Hello everybody,
I am trying to CAD a ring with a small 2.5 mm cabochon. What should be the wall thickness in the bezel? I am thinking 0.35 mm.
thank you
Hello everybody,
I am trying to CAD a ring with a small 2.5 mm cabochon. What should be the wall thickness in the bezel? I am thinking 0.35 mm.
thank you
You could go thinner above the seat but also think about castability.
Whatever you can cast and looks good with the stone and the rest of your piece. I have moved 1.5 mm bezel walls with a brass rod and a hammer. Others among us I am sure have moved even wider.
thank you. Do i need to drill a hole under the seat trough the shank, like I would for faceted stones? thank you
It depends on the stone you are setting. If opaque then you don’t. If transparent then you need a way to clean it from the back side.
I teach my students to make the wall thickness for their bezels no thinner that .5mm and not thicker than .7mm.

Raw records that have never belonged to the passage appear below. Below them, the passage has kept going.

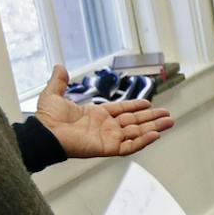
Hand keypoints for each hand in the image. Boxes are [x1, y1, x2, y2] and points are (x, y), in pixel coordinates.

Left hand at [34, 64, 172, 158]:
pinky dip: (143, 141)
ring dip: (154, 127)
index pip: (122, 110)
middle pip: (134, 122)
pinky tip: (155, 134)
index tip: (149, 104)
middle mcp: (105, 127)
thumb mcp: (53, 94)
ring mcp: (108, 138)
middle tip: (167, 115)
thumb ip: (59, 81)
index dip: (135, 106)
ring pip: (136, 133)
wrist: (44, 133)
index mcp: (96, 115)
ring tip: (169, 122)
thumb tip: (59, 66)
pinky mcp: (108, 148)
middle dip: (151, 118)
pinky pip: (130, 146)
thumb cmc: (47, 118)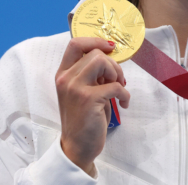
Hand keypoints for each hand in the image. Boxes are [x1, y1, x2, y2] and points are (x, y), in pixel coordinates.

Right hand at [55, 38, 129, 171]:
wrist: (77, 147)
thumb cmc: (84, 118)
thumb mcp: (82, 91)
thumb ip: (91, 75)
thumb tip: (110, 58)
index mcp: (63, 74)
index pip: (75, 44)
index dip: (95, 40)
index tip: (110, 47)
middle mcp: (66, 78)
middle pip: (95, 53)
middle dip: (113, 64)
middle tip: (117, 80)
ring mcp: (75, 88)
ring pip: (102, 62)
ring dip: (117, 74)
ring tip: (119, 88)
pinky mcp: (88, 99)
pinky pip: (115, 86)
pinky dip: (125, 94)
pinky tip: (123, 103)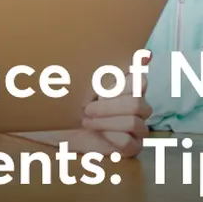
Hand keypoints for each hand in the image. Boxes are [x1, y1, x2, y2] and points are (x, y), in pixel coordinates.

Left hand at [21, 53, 153, 157]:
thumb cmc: (71, 104)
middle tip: (87, 108)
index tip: (103, 87)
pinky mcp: (133, 147)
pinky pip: (129, 142)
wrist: (58, 130)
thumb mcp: (82, 82)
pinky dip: (111, 137)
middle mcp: (138, 105)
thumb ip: (108, 67)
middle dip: (109, 106)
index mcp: (129, 86)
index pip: (140, 79)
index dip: (124, 82)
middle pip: (137, 102)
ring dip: (106, 122)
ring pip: (134, 122)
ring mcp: (138, 127)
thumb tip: (145, 54)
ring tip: (87, 121)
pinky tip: (99, 134)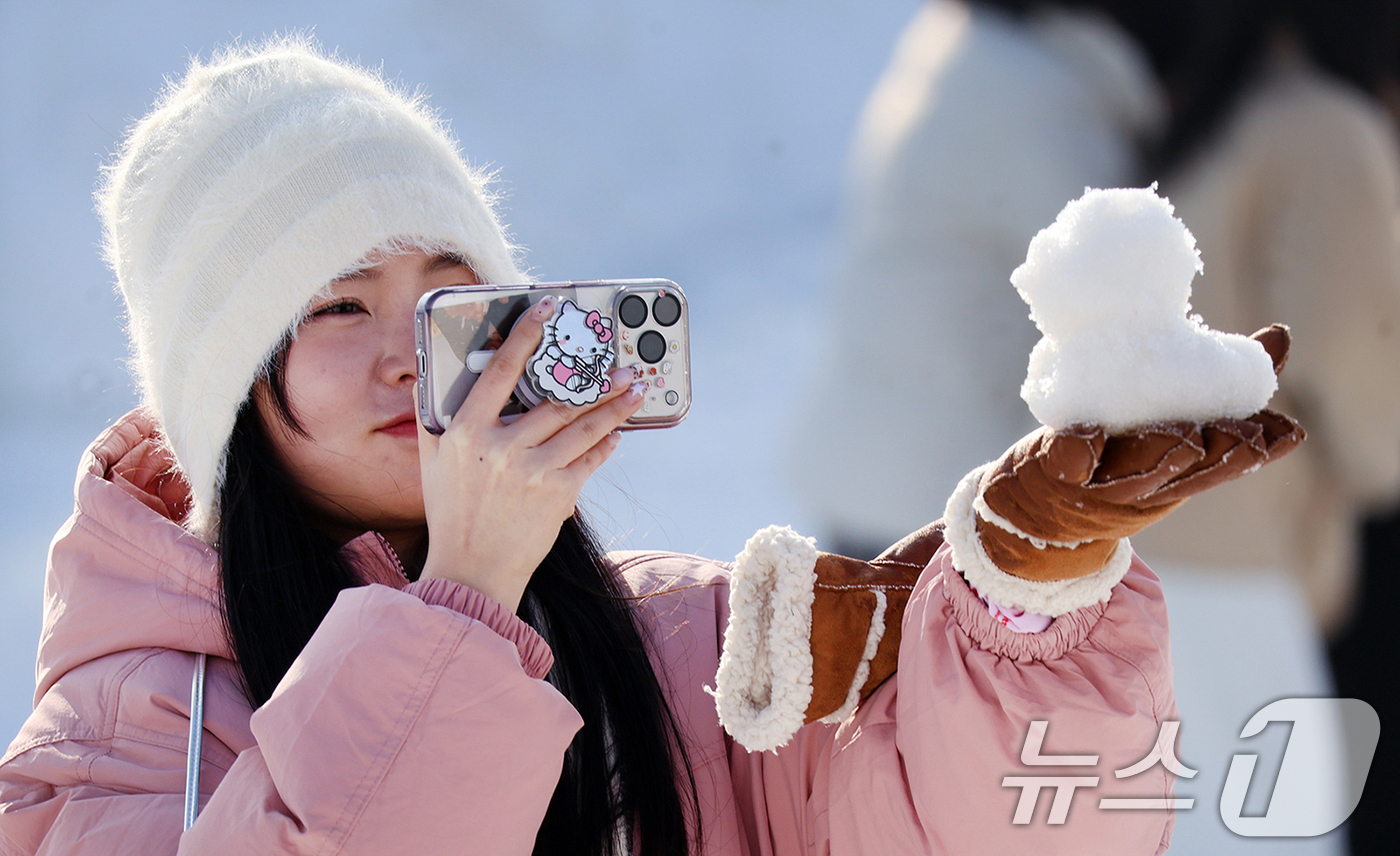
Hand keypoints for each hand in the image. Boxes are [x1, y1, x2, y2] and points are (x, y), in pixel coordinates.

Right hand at [417, 297, 644, 608]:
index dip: (526, 334)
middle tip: (618, 362)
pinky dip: (605, 444)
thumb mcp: (433, 460)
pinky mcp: (558, 495)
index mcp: (466, 431)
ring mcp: (532, 471)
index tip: (548, 307)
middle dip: (592, 377)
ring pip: (583, 426)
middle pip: (555, 398)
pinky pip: (590, 459)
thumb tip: (433, 373)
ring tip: (634, 389)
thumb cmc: (451, 511)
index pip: (499, 370)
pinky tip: (616, 434)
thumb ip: (434, 416)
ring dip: (614, 405)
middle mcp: (500, 448)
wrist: (470, 570)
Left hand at [976, 325, 1303, 581]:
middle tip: (1241, 431)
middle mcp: (1145, 485)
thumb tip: (1278, 338)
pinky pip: (1067, 462)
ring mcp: (1099, 483)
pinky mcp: (1053, 471)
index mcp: (1178, 473)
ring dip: (1161, 456)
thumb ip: (1217, 389)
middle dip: (1217, 454)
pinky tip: (1085, 435)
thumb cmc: (1111, 459)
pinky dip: (1077, 449)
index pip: (1227, 463)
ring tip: (1185, 434)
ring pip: (1136, 474)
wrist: (1033, 514)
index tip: (1285, 431)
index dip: (1256, 449)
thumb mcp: (1166, 431)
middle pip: (1189, 473)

I tell them I am always thinking ahead to how long the bezel will last before it needs to be replaced. I got my start in jewelry doing repair work. It really depends in part on what type of metal you are using for the bezel: silver, brass, gold (white or yellow because white will generally wear longer in my experience), platinum, etc.
Personally, I think the bane of fabrication is that damn pre-made, fine silver bezel strip you can buy anywhere. Yes, its easy to work with and lays down flat on the stone with a bezel roller … but it’s just not substantial enough for the long run. My preference is to cut bezel strips from sheet stock using a small shear. I do use .999 because I find sterling is kinda spring sometimes. Normally 20 gauge, but really you can’t get too thick (within limits) if the bezel ends up being a design element. Obviously … anything beyond about 18 gauge is going to be hard to deal with. I confess over the years I have used a ton of the pre-made stuff. I had a job doing production work and it was easy to just knock out stuff with bezel strip. I guess it just depends on the situation.